Ainda que não haja a aplicação da LGPD, a imagem é protegida como um direito da personalidade, ou seja, não se pode esquecer que devem ser observadas as regras do Código Civil.

E dos visitantes, pela portaria?
Sobre visitantes, as bases legais previstas na LGPD e que mais se adéquam à situação são: legítimo interesse (artigo7º, IX) e para proteção da vida ou da incolumidade física do titular ou de terceiros (artigo 7º, VII). A correta subsunção vai depender da finalidade do tratamento no caso concreto.

Como lidar com os dados de crianças e adolescentes?
Ainda que a LGPD não tenha previsto os dados pessoais de crianças e adolescentes no rol de dados sensíveis do artigo 5º, II, a lei imprime obrigações mais rígidas para o seu tratamento. Em outras palavras, o tratamento de dados pessoais de crianças e adolescentes exige medidas mais cautelosas, para a sua proteção.

Como proteger as imagens coletadas nos sistemas do circuito de TV?
Sobre a utilização de câmeras de vigilância ou segurança e do uso de CFTV (circuito fechado de televisão) em ambientes públicos e privados. Atualmente não há uma lei específica sobre a regulamentação quanto ao uso de câmeras de segurança. O ideal é que deve sempre ser levada em conta a ética e o respeito aos direitos de privacidade garantidos pela Constituição Federal, assim como, o tratamento de dados pessoais estabelecidos na LGPD (Lei nº 13.709, de 14 de agosto de 2018).

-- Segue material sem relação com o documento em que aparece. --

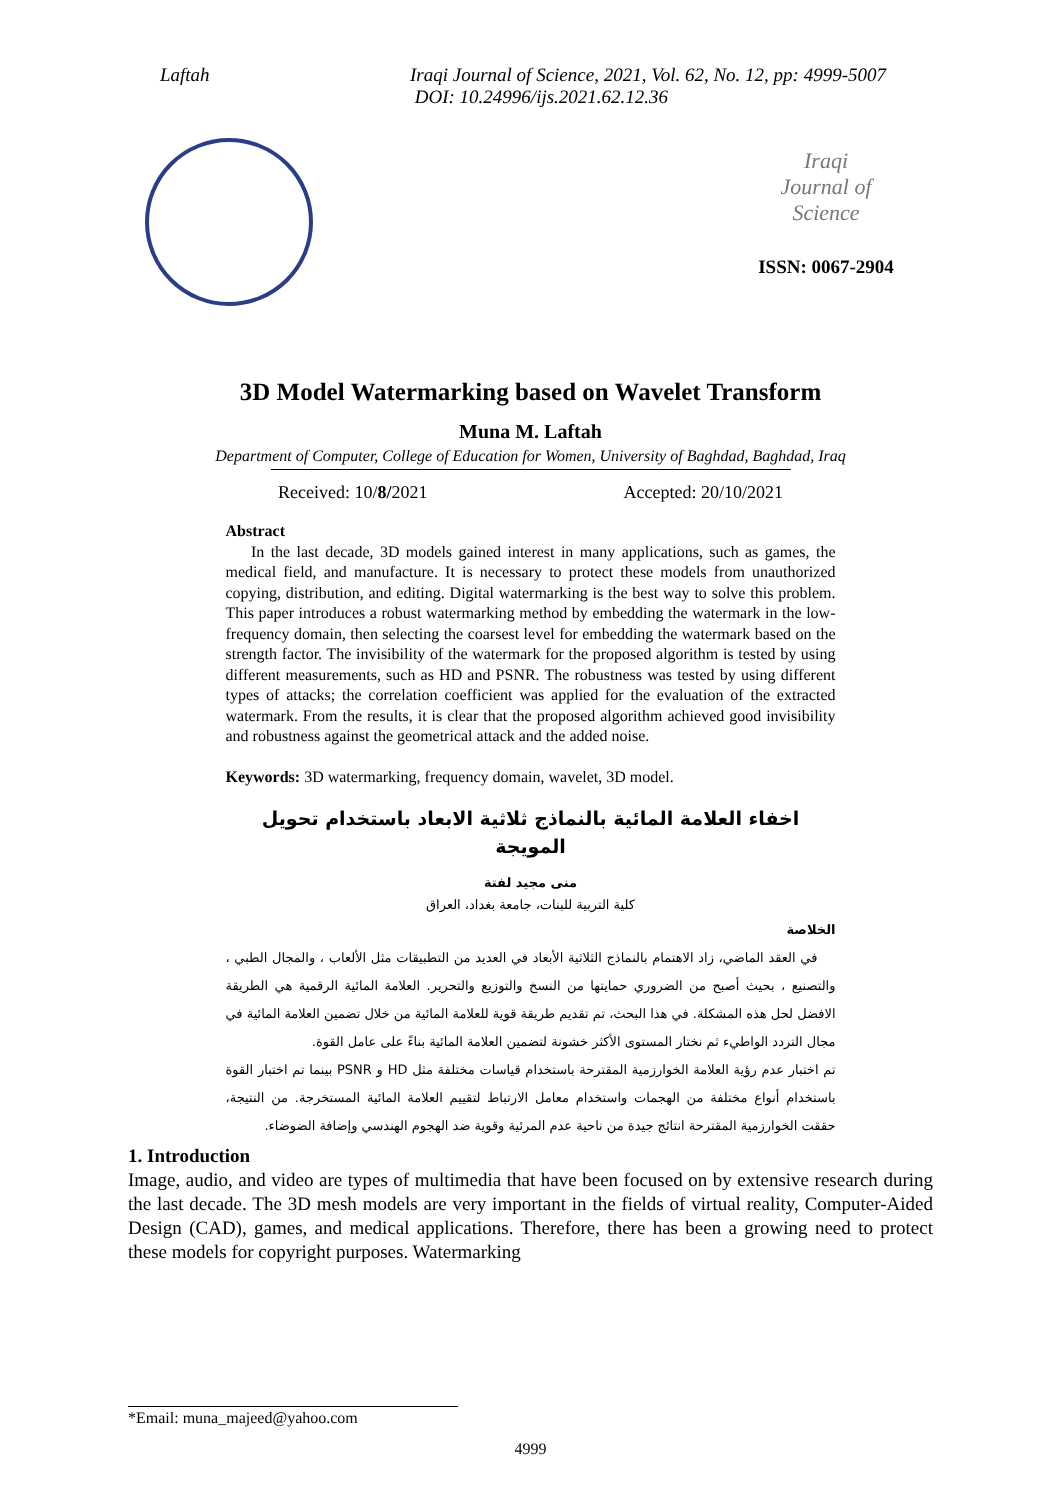Laftah Iraqi Journal of Science, 2021, Vol. 62, No. 12, pp: 4999-5007
DOI: 10.24996/ijs.2021.62.12.36
Iraqi
Journal of
Science
ISSN: 0067-2904
3D Model Watermarking based on Wavelet Transform
Muna M. Laftah
Department of Computer, College of Education for Women, University of Baghdad, Baghdad, Iraq
Received: 10/8/2021 Accepted: 20/10/2021
Abstract
In the last decade, 3D models gained interest in many applications, such as games, the medical field, and manufacture. It is necessary to protect these models from unauthorized copying, distribution, and editing. Digital watermarking is the best way to solve this problem. This paper introduces a robust watermarking method by embedding the watermark in the low-frequency domain, then selecting the coarsest level for embedding the watermark based on the strength factor. The invisibility of the watermark for the proposed algorithm is tested by using different measurements, such as HD and PSNR. The robustness was tested by using different types of attacks; the correlation coefficient was applied for the evaluation of the extracted watermark. From the results, it is clear that the proposed algorithm achieved good invisibility and robustness against the geometrical attack and the added noise.
Keywords: 3D watermarking, frequency domain, wavelet, 3D model.
اخفاء العلامة المائية بالنماذج ثلاثية الابعاد باستخدام تحويل المويجة
منى مجيد لفتة
كلية التربية للبنات، جامعة بغداد، العراق
الخلاصة
في العقد الماضي، زاد الاهتمام بالنماذج الثلاثية الأبعاد في العديد من التطبيقات مثل الألعاب ، والمجال الطبي ، والتصنيع ، بحيث أصبح من الضروري حمايتها من النسخ والتوزيع والتحرير. العلامة المائية الرقمية هي الطريقة الافضل لحل هذه المشكلة. في هذا البحث، تم تقديم طريقة قوية للعلامة المائية من خلال تضمين العلامة المائية في مجال التردد الواطيء ثم نختار المستوى الأكثر خشونة لتضمين العلامة المائية بناءً على عامل القوة.
تم اختبار عدم رؤية العلامة الخوارزمية المقترحة باستخدام قياسات مختلفة مثل HD و PSNR بينما تم اختبار القوة باستخدام أنواع مختلفة من الهجمات واستخدام معامل الارتباط لتقييم العلامة المائية المستخرجة. من النتيجة، حققت الخوارزمية المقترحة انتائج جيدة من ناحية عدم المرئية وقوية ضد الهجوم الهندسي وإضافة الضوضاء.
1. Introduction
Image, audio, and video are types of multimedia that have been focused on by extensive research during the last decade. The 3D mesh models are very important in the fields of virtual reality, Computer-Aided Design (CAD), games, and medical applications. Therefore, there has been a growing need to protect these models for copyright purposes. Watermarking
*Email: muna_majeed@yahoo.com
4999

O artigo 5º, inciso I, da LGPD conceitua dado pessoal como "informação relacionada à pessoa natural identificada ou identificável". O uso de ferramentas de monitoramento, como as câmeras de vigilância ou segurança, é muito comum em ambientes públicos ou privados.

A instalação de câmeras CFTV devem ser instaladas de tal modo que filmem o perímetro da propriedade a qual o indivíduo pertence, caso contrário, ao captar imagens da casa de outras pessoas (vizinhos) e transeuntes, o proprietário da câmera/residência estaria ferindo a lei de proteção de dados.

É recomendável que o proprietário das câmeras deva informar às pessoas que aquele local está sendo gravado. O meio mais utilizado para alertar os transeuntes é através de símbolos em placas, que devem ser claros e legíveis.

Como tratar as imagens e áudios gerados nas assembleias?
Como já falado, a partir da vigência da LGPD todo e qualquer tratamento de dados para ser lícito deve observar, no mínimo, os seguintes pontos: 1) ter uma base legal que o justifique (artigos 7º e 11); 2) atender os princípios da Lei (artigo 6º) e 3) adoção de regras que garantam a segurança da informação (artigos 46 e 47).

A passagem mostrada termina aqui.